Klares Eintreten gegen Antisemitismus - Zur Gemeinsamen Stellungnahme zu den Vorkommnissen beim Bundeskongress der Linksjugend ['solid]
TL;DR: Klares Eintreten gegen Antisemitismus: Die BAG Shalom erinnert daran, dass Antisemitismus auch von links kommt – und nicht durch antikoloniale Rhetorik entschuldigt werden darf. Eine nötige Stellungnahme.

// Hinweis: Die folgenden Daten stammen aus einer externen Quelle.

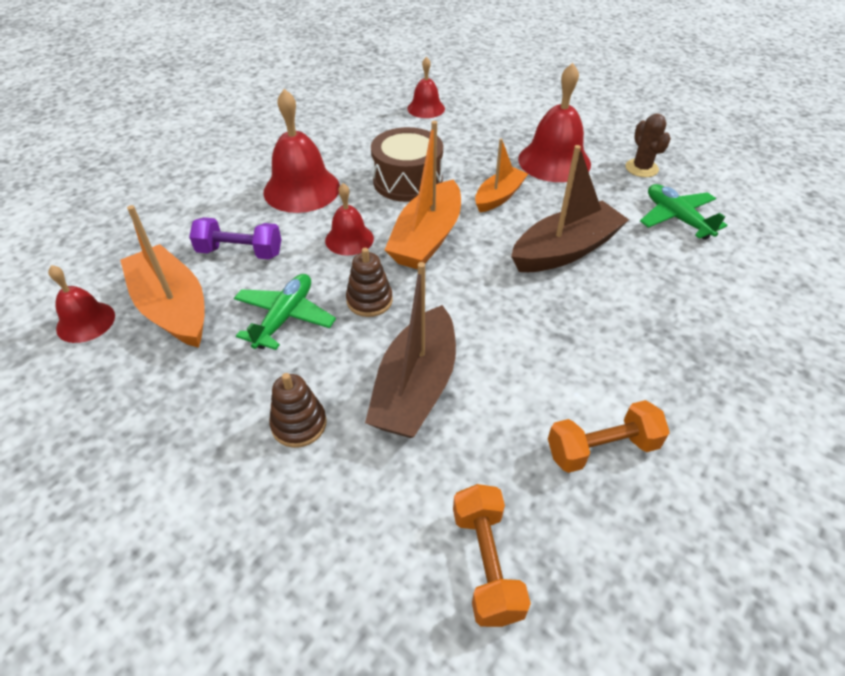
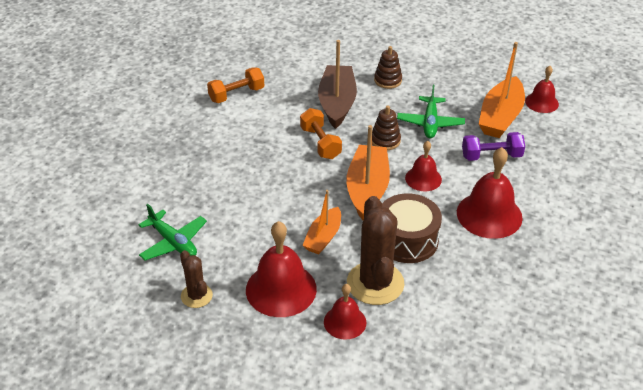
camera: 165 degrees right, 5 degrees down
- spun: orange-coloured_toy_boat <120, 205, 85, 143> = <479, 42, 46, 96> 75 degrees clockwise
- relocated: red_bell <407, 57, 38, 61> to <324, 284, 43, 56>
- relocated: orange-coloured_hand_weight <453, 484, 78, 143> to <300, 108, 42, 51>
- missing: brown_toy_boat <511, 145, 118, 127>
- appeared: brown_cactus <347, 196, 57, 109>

Eine Verteidigung der gemeinsamen Stellungnahme der existierenden LAGs (Bayern, Berlin, Niedersachsen, Rheinland-Pfalz, Sachsen und Thüringen) der BAG Shalom der Partei Die Linke
Wer sich
empört, hat selten recht – wer dagegen argumentiert, hat immerhin die Chance
dazu. Die „Gemeinsame Stellungnahme“ der LAGs der BAG Shalom zur Linksjugend
['solid] ist kein Manifest des Aufräumens, sondern der Aufrichtung. Sie will
nicht spalten, sondern erinnern: an Grundwerte, an Geschichte, an die
Zumutungen linker Verantwortung.
Ein Text mit Rückgrat
Es gehört
Mut dazu, in einer Partei, die sich dem Antifaschismus verschrieben hat, gegen
Antisemitismus auch dann das Wort zu erheben, wenn er in der Sprache der
Menschenrechte daherkommt. Die Verfasser:innen der Stellungnahme tun genau das
– mit bemerkenswerter Klarheit. Sie beobachten keine theoretische Verirrung,
sondern berichten von realen Vorkommnissen: Ausgrenzung, Einschüchterung,
organisierte innerparteiliche Verhärtung. Wer das erlebt, darf sprechen. Und
wer spricht, darf fordern.
Dass die
Autor:innen daraus keine moralische Abrechnung, sondern einen strukturellen
Vorschlag entwickeln – inklusive Bildungsarbeit, Schutzmechanismen und
politischer Klärung – verdient Respekt. Hier wird nicht gebrüllt, sondern
gebaut. Hier wird nicht verbannt, sondern verlangt: ein Ernstnehmen dessen, was
in linken Kontexten zu oft verdrängt wird – dass Antisemitismus nicht nur von
rechts kommt und dass der Holocaust kein diplomatischer Joker ist, sondern
historische Verpflichtung.
Was diese Stellungnahme
stark macht
- Sie benennt Antisemitismus,
ohne ihn zu banalisieren. Kein inflationärer Alarmismus, sondern konkrete
Beschreibung eines Eskalationsverlaufs – parteiintern beobachtet,
politisch eingeordnet.
- Sie verweigert sich der
Entweder-Oder-Moral. Es geht nicht um die Wahl zwischen Palästina oder Israel, sondern um
die Unmöglichkeit, Antisemitismus mit antikolonialer Phrase zu kaschieren.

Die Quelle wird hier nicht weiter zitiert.